Growth investors should keep CLDR on their radar
Cloudera, Inc. (NYSE:CLDR) is a Silicon Valley-based software company that provides a platform for data analytics and management products. The company primarily operates through two segments: subscription and services.
On the charts, Cloudera stock is up 20% in the last 12 months. A brief foray below $5 last March was followed by a channel of higher highs that culminated in a Dec. 23 two-year peak of $15.50. And while the shares have taken a breather since then, their ascending 20-day moving average has stepped up as support.

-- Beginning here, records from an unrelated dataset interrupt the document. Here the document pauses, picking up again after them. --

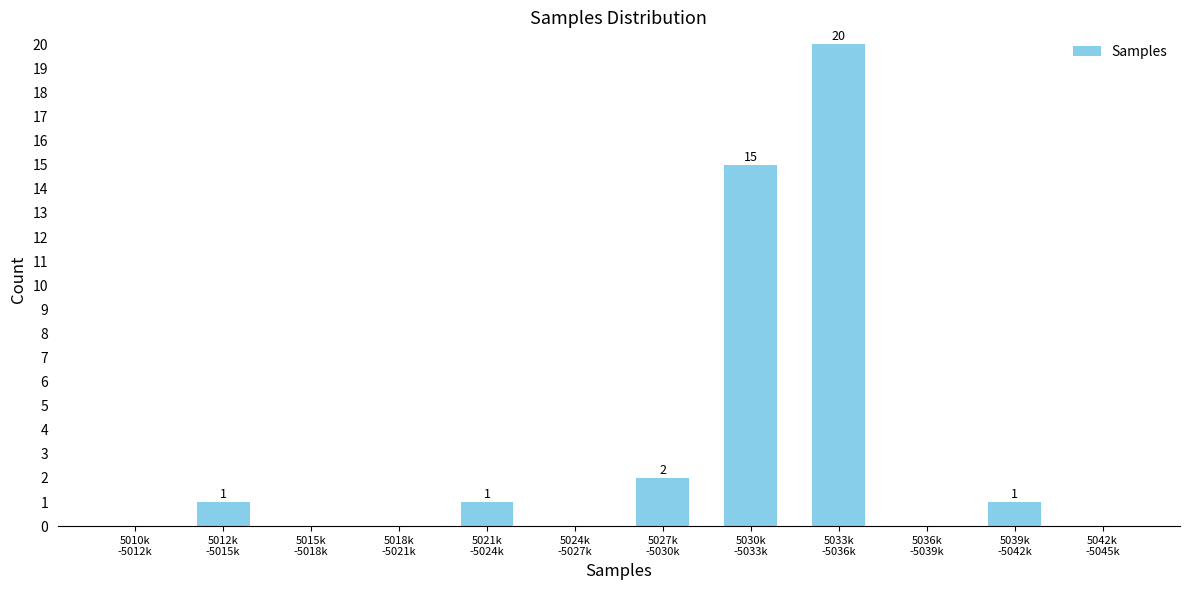

What is the sum of all values?

40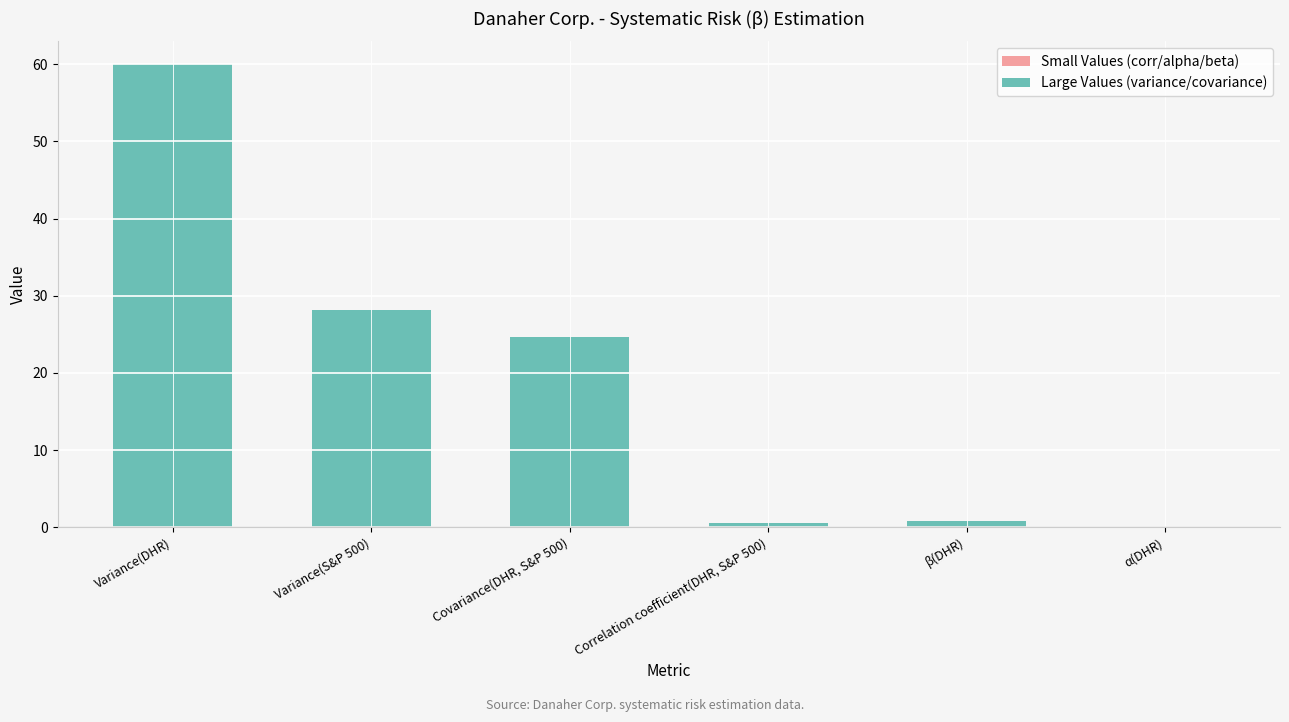

What is the average value?

19.0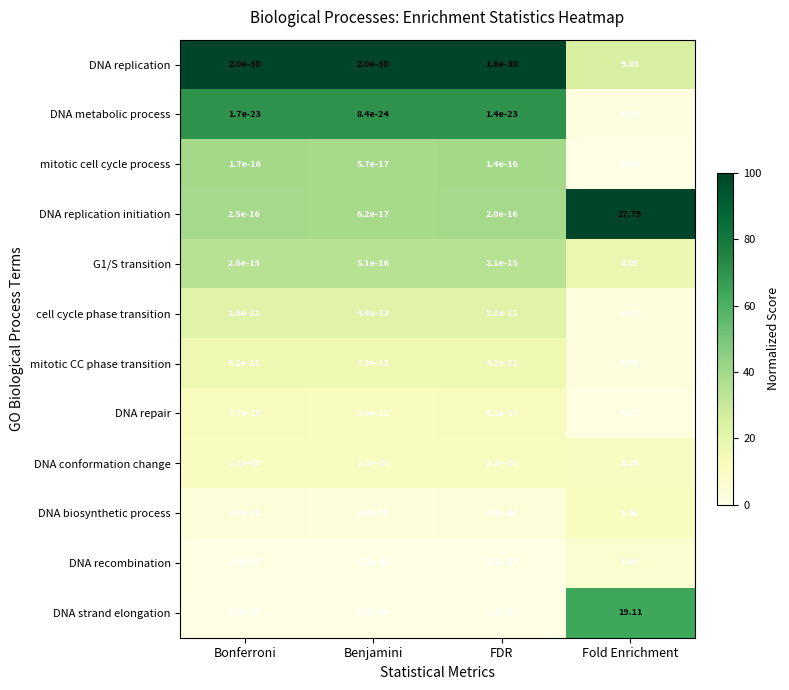

Rank the series by their maximum value, from lowest to highest.

mitotic cell cycle process, DNA repair, DNA metabolic process, mitotic CC phase transition, cell cycle phase transition, DNA recombination, DNA conformation change, DNA biosynthetic process, G1/S transition, DNA replication, DNA strand elongation, DNA replication initiation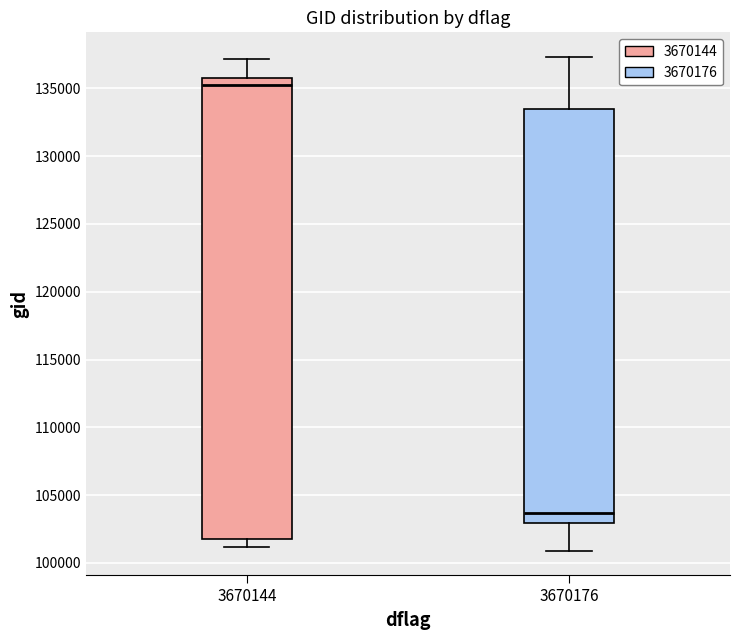

Which box's median line is the lowest?

3670176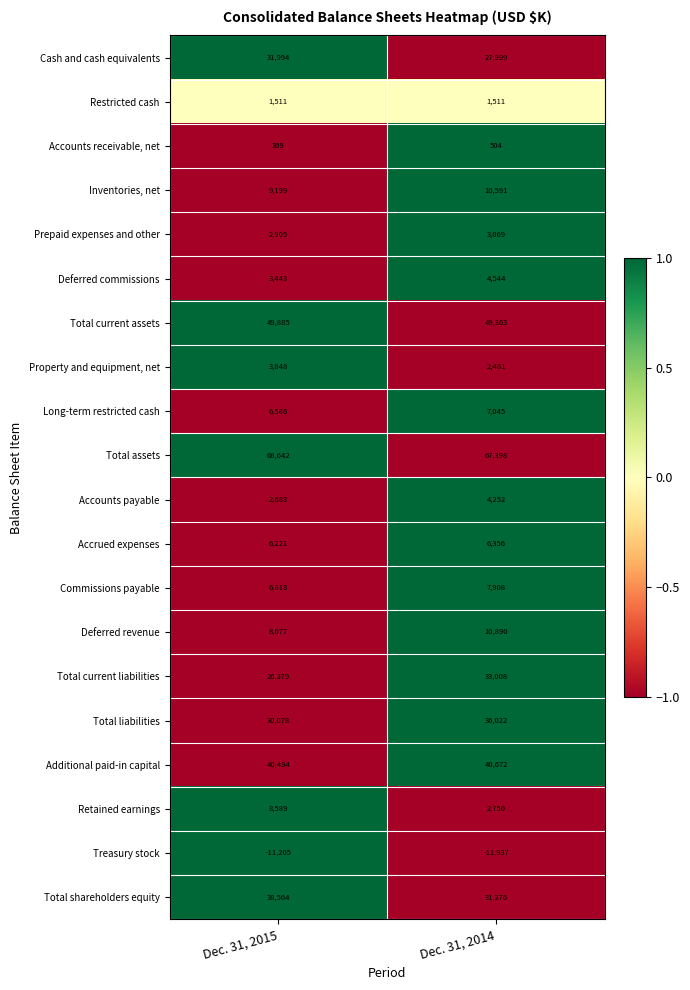

At which label does Accounts payable reach its minimum?

Dec. 31, 2015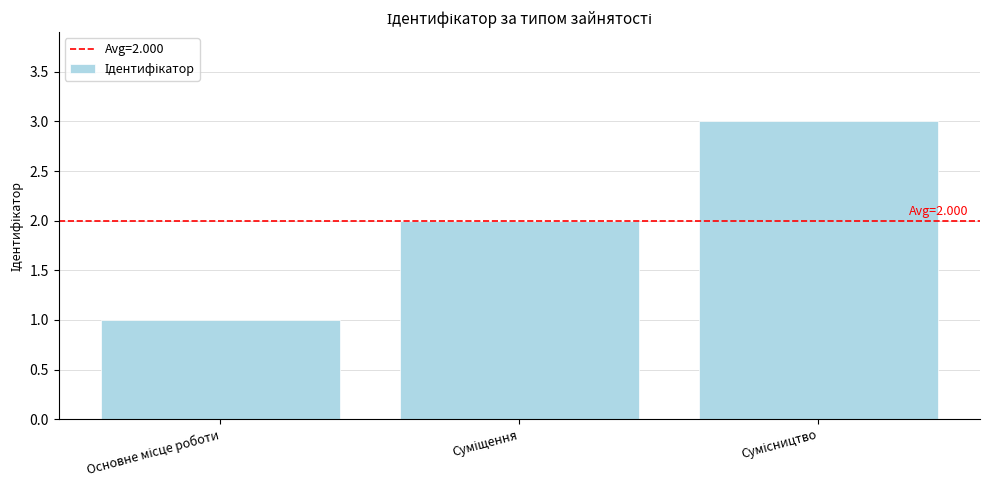

Count the number of categories in the chart.

3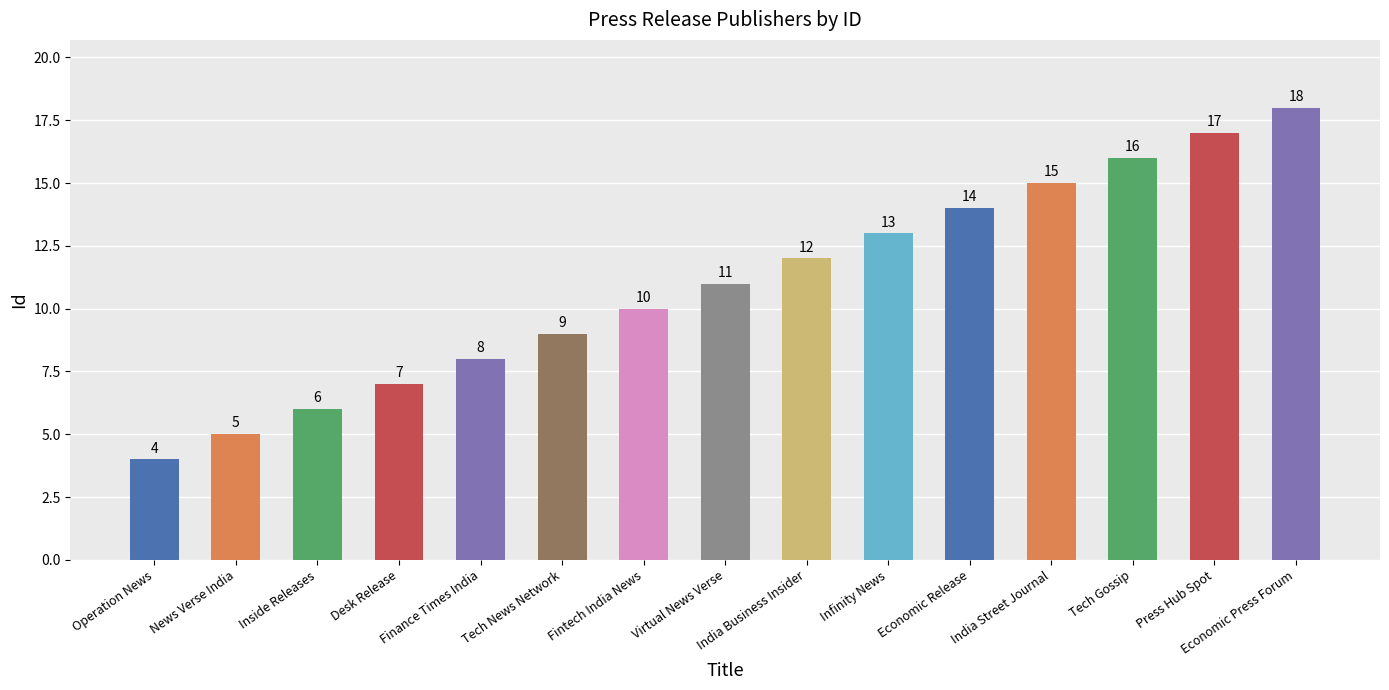

The value at India Street Journal is 10. True or false?

False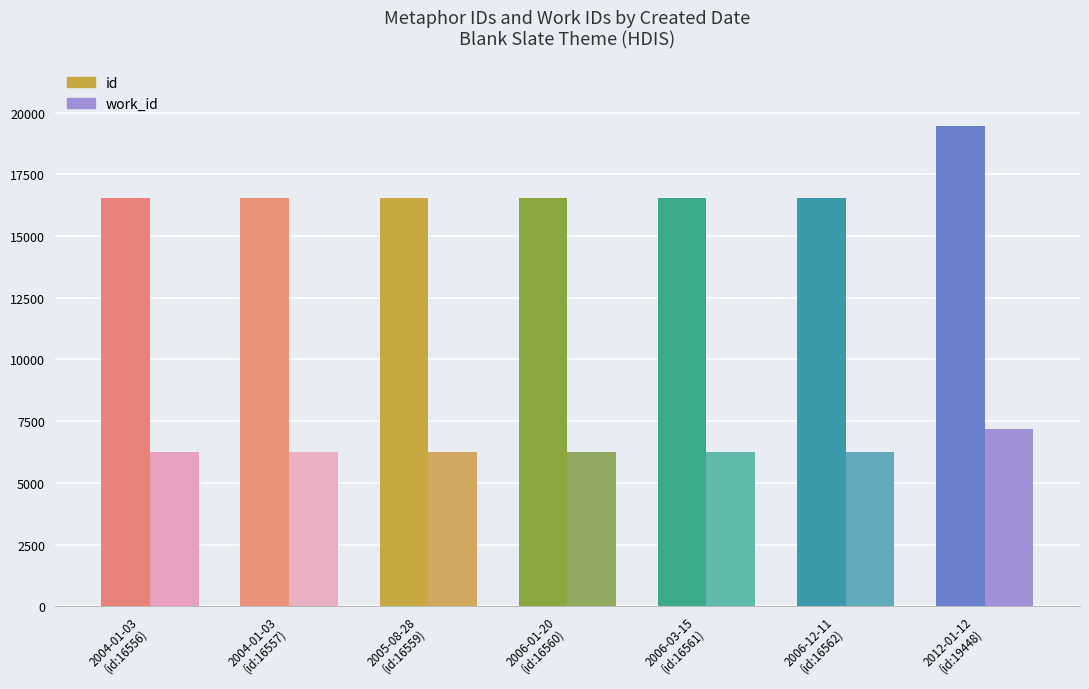

Rank the series at 2012-01-12
(id:19448) from highest to lowest value.

id, work_id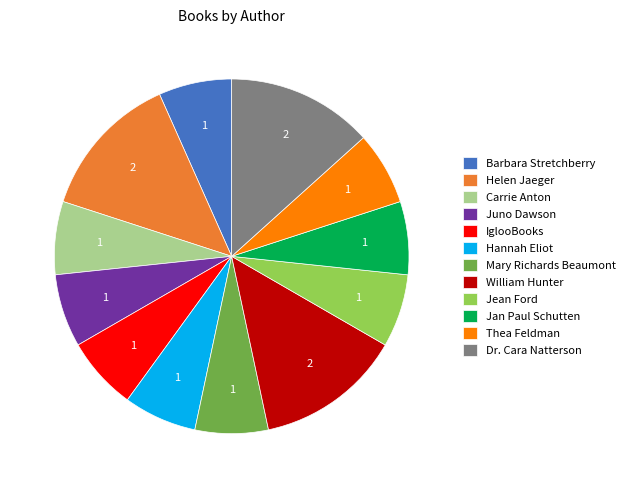

Is Thea Feldman the majority of the pie?

No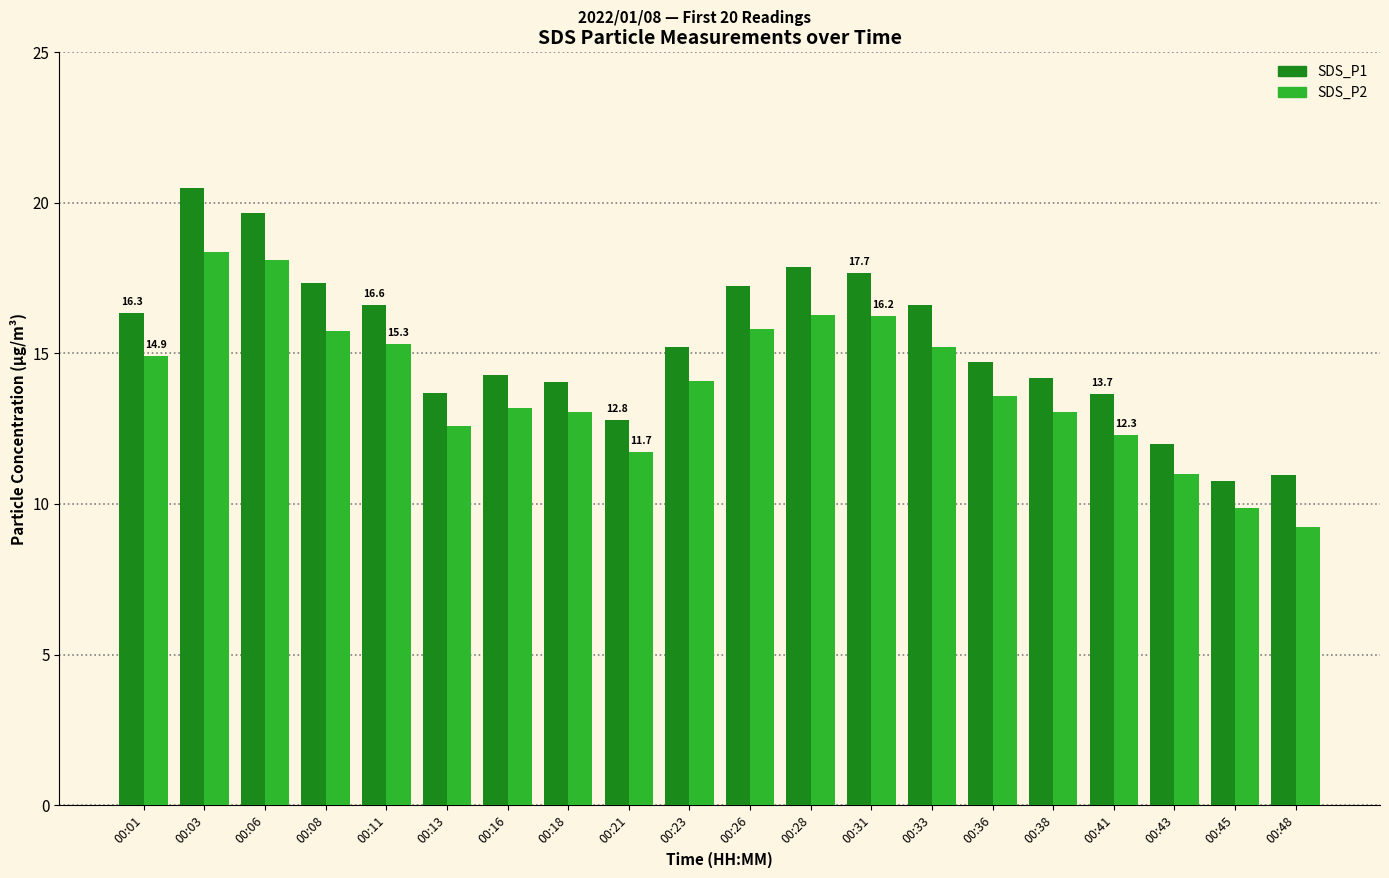

What is the value of the SDS_P2 bar at the 5th from the left?

15.3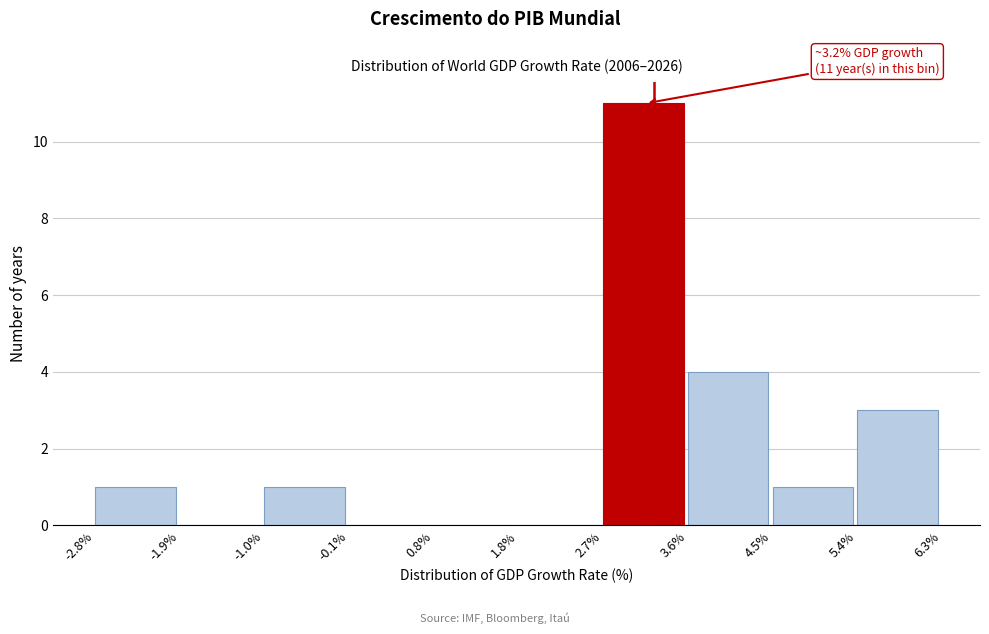

Which range on the x-axis has the tallest bar?

2.7% to 3.6%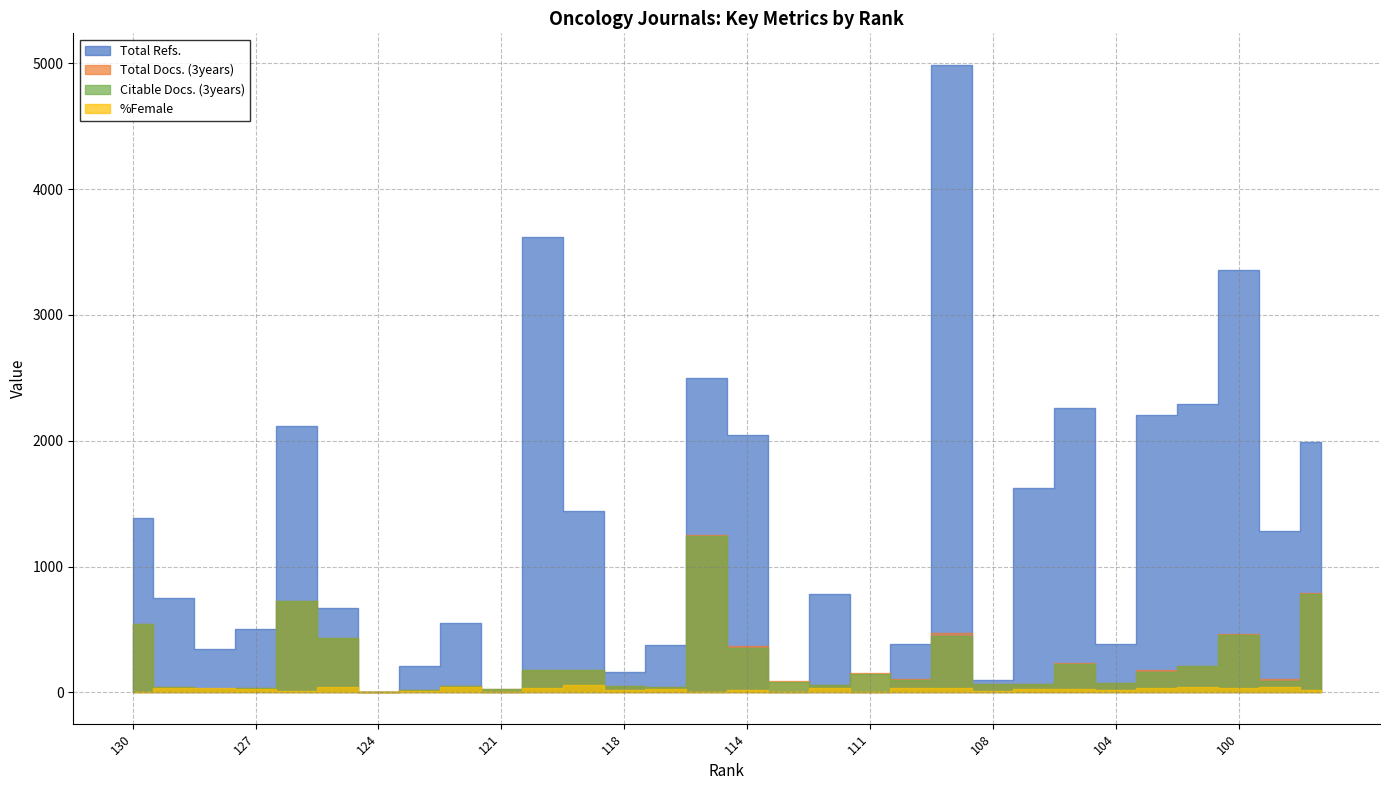

Between which two adjacent categories do Total Refs. and Citable Docs. (3years) first intersect?

125 and 124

Despite the stock's technical tenacity, analysts remain on the sidelines. Of the nine brokerages covering CLDR, six maintain "hold" or "sell" ratings. Plus, the consensus 12-month price target of $15.14 is a slim 6.6% premium to last night's closing perch at $14.19. This means the equity is ripe for a shift in analyst attention that could fuel tailwinds on the charts.
As for the company's fundamentals, Cloudera stock carries a forward price-earnings ratio of 31.06, which is low for a company with such a high growth rate. Although Cloudera has slowed its revenue growth in the past 12 months, they've more than tripled its revenue the previous three years. In addition, the company’s balance sheet is exceptional. Cloudera carries almost $400 million in cash and just $205 million in debt. Overall, Cloudera has massive growth potential and limited risks for potential investors.
It's a prime time to buy premium on the equity's near-term options, too. CLDR's Schaeffer's Volatility Index (SVI) of 59% ranks in the 14th annual percentile, meaning short-term options are relatively cheap, from a volatility perspective.